As Americans prepare for those last few cookouts of summer, a new investigation by Consumer Reports has found concerning levels of bacteria in hundreds of pounds of ground beef from across the country.

In an article titled "How Safe is Your Ground Beef?" Consumer Reports claims that you might be putting yourself at risk if you don't do some homework on how your beef was raised.

The report has several tips to make sure you are safely preparing and cooking your beef after analyzing more than 300 packages of beef from stores across the country.

1. Cook all ground beef to at least 160 degrees.

Anything under that temperature can potentially cause food poisoning by harmful bacteria. Unlike steak or roasts, where the bacteria tends to be on the surface, ground beef can have bacteria mixed throughout, which means you have to cook all the way through the middle of that hamburger.

2. Make sure to wash your hands thoroughly after kneading raw ground beef to make burgers or meatloaf.

Bacteria can remain on your hands and contaminate anything you touch in the kitchen, from the counter to other foods you are preparing. Also, keep any raw beef from touching other foods on your countertop.

3. Choose "grass-fed organic beef" whenever you can.

The report finds that beef raised as "sustainable," where the cows are grass-fed and free of antibiotics, contain less instances of harmful bacteria than "conventionally produced" ground beef where the cows are raised on feedlots, fed grain, and given antibiotics.

whats inside your beef
How cattle are raised and fed can play an important role in preventing certain harmful strains of bacteria in ground beef, according to an investigation by Consumer Reports.TODAY

The average American eats 66 pounds of beef a year, with 42 percent of it being ground beef, according to industry statistics. Consumer Reports purchased 300 packages of ground beef from 103 grocery, big-box, and natural food stores in 26 cities across the country and tested it for five types of illness-causing bacteria. Out of the 300 packages, 181 were conventionally produced while the other 119 packages were categorized as sustainable.

The investigation found that 80 percent of conventionally-produced beef contained two of the five types of bacteria, while 60 percent of the sustainable beef was found to have two types of bacteria. The levels of two harmful bacteria, staphylococcus aureus and E. coli, were higher in the conventional beef because of how the cows were handled, according to Consumer Reports.

“We know that sustainable methods are better for the environment and more humane to animals. But our tests also show that these methods can produce ground beef that poses fewer public health risks,” Urvashi Rangan, executive director of the Center for Food Safety and Sustainability at Consumer Reports, says in the report.

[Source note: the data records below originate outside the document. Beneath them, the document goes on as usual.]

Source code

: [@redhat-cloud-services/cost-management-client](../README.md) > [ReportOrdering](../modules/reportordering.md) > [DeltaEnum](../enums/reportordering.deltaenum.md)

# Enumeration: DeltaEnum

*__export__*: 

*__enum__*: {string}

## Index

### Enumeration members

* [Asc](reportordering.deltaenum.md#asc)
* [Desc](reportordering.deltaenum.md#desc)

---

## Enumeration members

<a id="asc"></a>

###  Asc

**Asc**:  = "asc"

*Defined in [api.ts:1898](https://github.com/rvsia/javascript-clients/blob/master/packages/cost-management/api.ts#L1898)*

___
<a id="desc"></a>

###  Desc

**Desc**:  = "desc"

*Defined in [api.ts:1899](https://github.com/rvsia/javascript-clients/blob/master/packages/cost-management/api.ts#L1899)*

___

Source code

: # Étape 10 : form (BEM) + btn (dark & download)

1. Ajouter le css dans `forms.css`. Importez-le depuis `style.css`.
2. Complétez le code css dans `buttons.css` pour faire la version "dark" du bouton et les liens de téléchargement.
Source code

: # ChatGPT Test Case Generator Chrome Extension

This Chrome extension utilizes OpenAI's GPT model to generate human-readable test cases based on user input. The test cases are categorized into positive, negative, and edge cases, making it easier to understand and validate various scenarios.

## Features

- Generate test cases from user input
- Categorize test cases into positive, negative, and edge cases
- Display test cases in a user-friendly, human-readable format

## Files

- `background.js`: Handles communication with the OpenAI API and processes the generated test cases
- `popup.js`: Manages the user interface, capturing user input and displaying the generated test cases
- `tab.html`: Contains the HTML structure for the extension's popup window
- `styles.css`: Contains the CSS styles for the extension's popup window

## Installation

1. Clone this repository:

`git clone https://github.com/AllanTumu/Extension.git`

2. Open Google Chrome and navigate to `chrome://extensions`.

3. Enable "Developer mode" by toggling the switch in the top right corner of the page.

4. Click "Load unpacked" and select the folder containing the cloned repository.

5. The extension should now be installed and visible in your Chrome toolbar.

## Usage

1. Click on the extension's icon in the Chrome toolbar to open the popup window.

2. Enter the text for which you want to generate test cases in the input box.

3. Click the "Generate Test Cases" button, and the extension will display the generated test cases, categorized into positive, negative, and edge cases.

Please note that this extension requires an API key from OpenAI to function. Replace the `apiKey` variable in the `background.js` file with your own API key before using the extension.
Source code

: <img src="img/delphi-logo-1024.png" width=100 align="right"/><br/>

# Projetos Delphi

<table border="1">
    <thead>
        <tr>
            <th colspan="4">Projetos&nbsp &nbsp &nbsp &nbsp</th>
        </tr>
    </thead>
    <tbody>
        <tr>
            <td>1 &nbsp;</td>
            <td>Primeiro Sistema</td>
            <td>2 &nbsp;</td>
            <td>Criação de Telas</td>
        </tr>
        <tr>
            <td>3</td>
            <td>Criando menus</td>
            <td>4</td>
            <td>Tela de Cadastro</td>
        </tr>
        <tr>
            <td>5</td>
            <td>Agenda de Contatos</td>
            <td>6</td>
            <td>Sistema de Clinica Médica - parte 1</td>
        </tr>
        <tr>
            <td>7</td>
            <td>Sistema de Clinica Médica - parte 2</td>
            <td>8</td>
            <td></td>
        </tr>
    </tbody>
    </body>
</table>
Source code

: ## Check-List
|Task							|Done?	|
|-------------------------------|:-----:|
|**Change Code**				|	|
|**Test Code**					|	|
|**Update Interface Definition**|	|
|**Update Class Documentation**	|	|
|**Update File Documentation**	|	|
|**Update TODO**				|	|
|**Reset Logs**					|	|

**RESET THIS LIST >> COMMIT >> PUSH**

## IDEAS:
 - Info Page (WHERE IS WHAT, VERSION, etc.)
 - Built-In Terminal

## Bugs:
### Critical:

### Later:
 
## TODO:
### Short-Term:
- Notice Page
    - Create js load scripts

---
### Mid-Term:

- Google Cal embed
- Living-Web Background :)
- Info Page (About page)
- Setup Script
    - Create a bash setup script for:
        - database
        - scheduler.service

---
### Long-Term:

The beef industry and the U.S. Department of Agriculture took exception to the findings.

"With regard to food safety, we really don't see any differences in those two systems,'' Mindy Brashears, a professor of food microbiology and food safety at Texas Tech, told NBC's Tom Costello on TODAY Monday. "The beef industry in the US is safe. Whether it is a conventionally raised product, an organic or natural product — the consumer can have confidence that they have taken action to make the product safer over the past 10 years."

The USDA noted that none of the E. coli found in the beef by Consumer Reports was the toxin-producing strain that causes serious illness like kidney damage.

"Measures taken to improve ground beef safety include a zero-tolerance policy for six dangerous strains of E. coli, better procedures for detecting the source of outbreaks, improved laboratory testing, and more,'' the USDA said in a statement to TODAY. "We're proud to report that illnesses attributed to those items dropped by 10% from 2013 to 2014."